Mataram (ANTARA) - Penyidik Direktorat Reserse Kriminal Umum Kepolisian Daerah Nusa Tenggara Barat merampungkan petunjuk jaksa terkait kasus perekrutan pekerja migran Indonesia yang berjalan tidak sesuai prosedur.
"Petunjuk jaksa sudah kami rampungkan dan akhir pekan lalu berkas milik tersangka kembali kami limpahkan ke jaksa," kata Kepala Subbidang Remaja, Anak, dan Wanita Ditreskrimum Polda NTB Ajun Komisaris Besar Polisi Ni Made Pujawati di Mataram, Jumat.
Dengan adanya pelimpahan tersebut, kini penyidik menunggu hasil penelitian berkas oleh jaksa peneliti pada Kejaksaan Tinggi NTB.
Pujawati optimistis hasil penelitian jaksa kali ini akan menyatakan berkas lengkap atau P-21. "Iya, semoga bisa disegerakan. Kami menunggu," ujarnya.
Kasus perekrutan pekerja migran nonprosedural ini kali pertama terungkap dari adanya laporan korban pada akhir September 2022.
Berdasarkan tindak lanjut laporan, polisi berhasil mengungkap peran tersangka dari penangkapan pada 7 November 2022. Polisi menangkap dua orang yang berperan sebagai perekrut.
Keduanya yang kini berstatus tersangka adalah seorang perempuan berinisial SN (37) alias Ela, asal Sengkol, Kecamatan Pujut, Kabupaten Lombok Tengah, dan MU (47) alias Tuan Zaki, asal Desa Sandik, Kecamatan Batulayar, Kabupaten Lombok Barat.
Penyidik menetapkan keduanya sebagai tersangka berdasarkan adanya alat bukti kuat, seperti dokumen pribadi yang mengatasnamakan korban, antara lain kartu identitas, paspor korban, dan kuitansi pembayaran untuk proses perekrutan.
Penetapan keduanya sebagai tersangka juga dikuatkan dengan keterangan korban yang berjumlah sembilan orang.
Selain menyita barang bukti dan keterangan dari para korban, pihak kepolisian juga mengantongi keterangan ahli dari Badan Perlindungan Pekerja Migran Indonesia maupun Dinas Tenaga Kerja dan Transmigrasi NTB.

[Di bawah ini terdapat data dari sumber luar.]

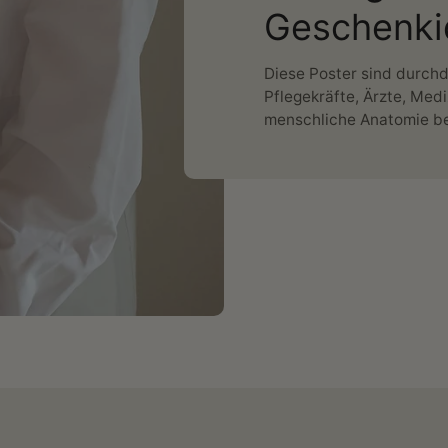
Geschenki
Diese Poster sind durch
Pflegekräfte, Ärzte, Medi
menschliche Anatomie be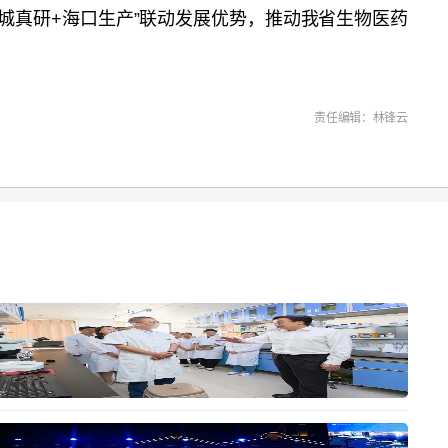
城真研+海口生产”联动发展优势，推动我省生物医药
责任编辑：林锋云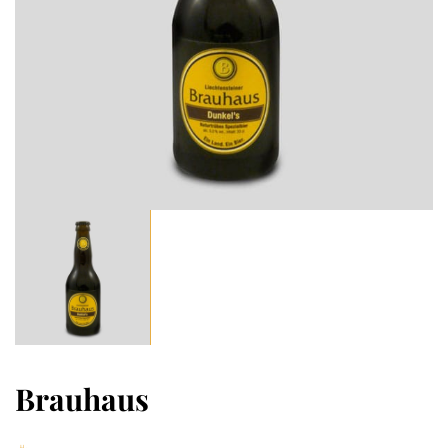
Brauhaus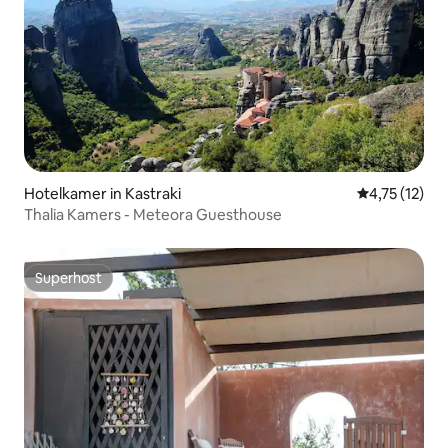
Hotelkamer in Kastraki
Gemiddelde be
4,75 (12)
Thalia Kamers - Meteora Guesthouse
Superhost
Superhost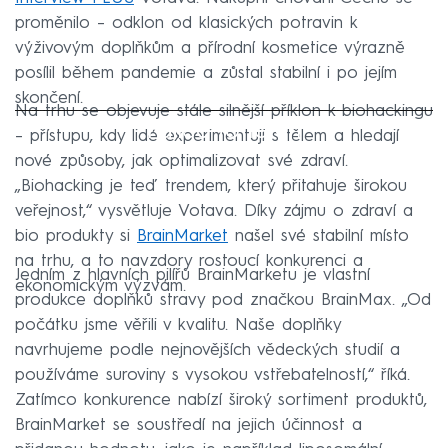
proměnilo – odklon od klasických potravin k
výživovým doplňkům a přírodní kosmetice výrazně
posílil během pandemie a zůstal stabilní i po jejím
skončení.
Na trhu se objevuje stále silnější příklon k biohackingu
Failed to fetch
– přístupu, kdy lidé experimentují s tělem a hledají
nové způsoby, jak optimalizovat své zdraví.
„Biohacking je teď trendem, který přitahuje širokou
veřejnost,“ vysvětluje Votava. Díky zájmu o zdraví a
bio produkty si
BrainMarket
našel své stabilní místo
na trhu, a to navzdory rostoucí konkurenci a
Jedním z hlavních pilířů BrainMarketu je vlastní
ekonomickým výzvám.
produkce doplňků stravy pod značkou BrainMax. „Od
počátku jsme věřili v kvalitu. Naše doplňky
navrhujeme podle nejnovějších vědeckých studií a
používáme suroviny s vysokou vstřebatelností,“ říká.
Zatímco konkurence nabízí široký sortiment produktů,
BrainMarket se soustředí na jejich účinnost a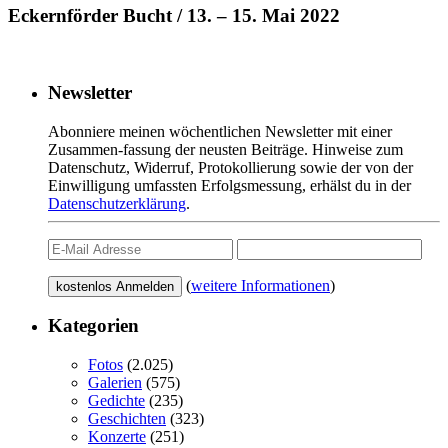
Eckernförder Bucht / 13. – 15. Mai 2022
Newsletter
Abonniere meinen wöchentlichen Newsletter mit einer
Zusammen-fassung der neusten Beiträge. Hinweise zum
Datenschutz, Widerruf, Protokollierung sowie der von der
Einwilligung umfassten Erfolgsmessung, erhälst du in der
Datenschutzerklärung
.
(
weitere Informationen
)
Kategorien
Fotos
(2.025)
Galerien
(575)
Gedichte
(235)
Geschichten
(323)
Konzerte
(251)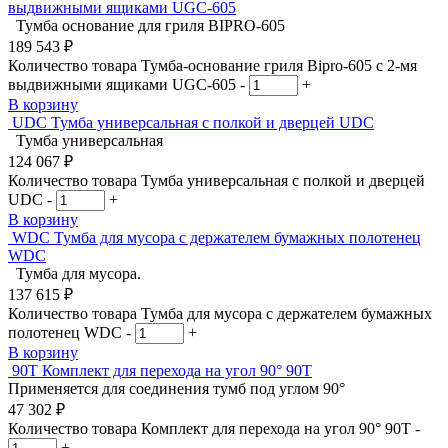
выдвижными ящиками UGC-605
Тумба основание для гриля BIPRO-605
189 543
₽
Количество товара Тумба-основание гриля Bipro-605 с 2-мя
выдвижными ящиками UGC-605
-
+
В корзину
UDC
Тумба универсальная с полкой и дверцей UDC
Тумба универсальная
124 067
₽
Количество товара Тумба универсальная с полкой и дверцей
UDC
-
+
В корзину
WDC
Тумба для мусора с держателем бумажных полотенец
WDC
Тумба для мусора.
137 615
₽
Количество товара Тумба для мусора с держателем бумажных
полотенец WDC
-
+
В корзину
90T
Комплект для перехода на угол 90° 90T
Применяется для соединения тумб под углом 90°
47 302
₽
Количество товара Комплект для перехода на угол 90° 90T
-
+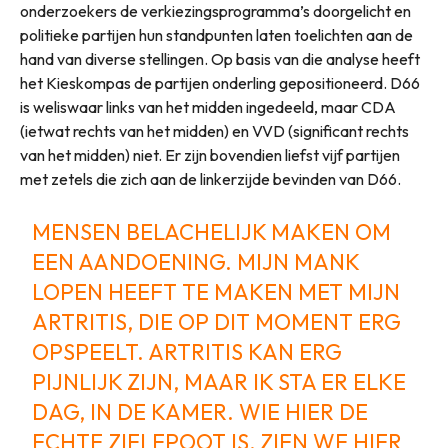
onderzoekers de verkiezingsprogramma’s doorgelicht en
politieke partijen hun standpunten laten toelichten aan de
hand van diverse stellingen. Op basis van die analyse heeft
het Kieskompas de partijen onderling gepositioneerd. D66
is weliswaar links van het midden ingedeeld, maar CDA
(ietwat rechts van het midden) en VVD (significant rechts
van het midden) niet. Er zijn bovendien liefst vijf partijen
met zetels die zich aan de linkerzijde bevinden van D66.
MENSEN BELACHELIJK MAKEN OM
EEN AANDOENING. MIJN MANK
LOPEN HEEFT TE MAKEN MET MIJN
ARTRITIS, DIE OP DIT MOMENT ERG
OPSPEELT. ARTRITIS KAN ERG
PIJNLIJK ZIJN, MAAR IK STA ER ELKE
DAG, IN DE KAMER. WIE HIER DE
ECHTE ZIELEPOOT IS, ZIEN WE HIER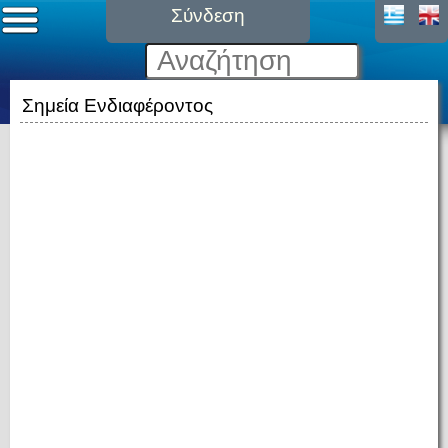
Σύνδεση
Σημεία Ενδιαφέροντος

Kedua tersangka juga terungkap menjalankan modus kejahatannya dengan menjanjikan korban sebagai pekerja migran di Arab Saudi. Janji tersebut akan terpenuhi apabila korban menyerahkan uang Rp22 juta.
Kedua tersangka membahasakan uang Rp22 juta itu sebagai biaya seluruh kebutuhan administrasi bekerja di luar negeri, seperti pembuatan paspor, cek kesehatan, dan pengurusan visa kerja.
Dalam berkas milik kedua tersangka, penyidik menerapkan sangkaan pasal 81 juncto pasal 69 Undang-Undang RI Nomor 18 Tahun 2017 tentang Perlindungan Pekerja Migran Indonesia, dengan ancaman pidana hukuman paling lama 10 tahun penjara dan denda paling banyak Rp15 miliar.
Kini kedua tersangka sedang menjalani penahanan di Rutan Polda NTB terhitung sejak penangkapan pada 7 November 2022.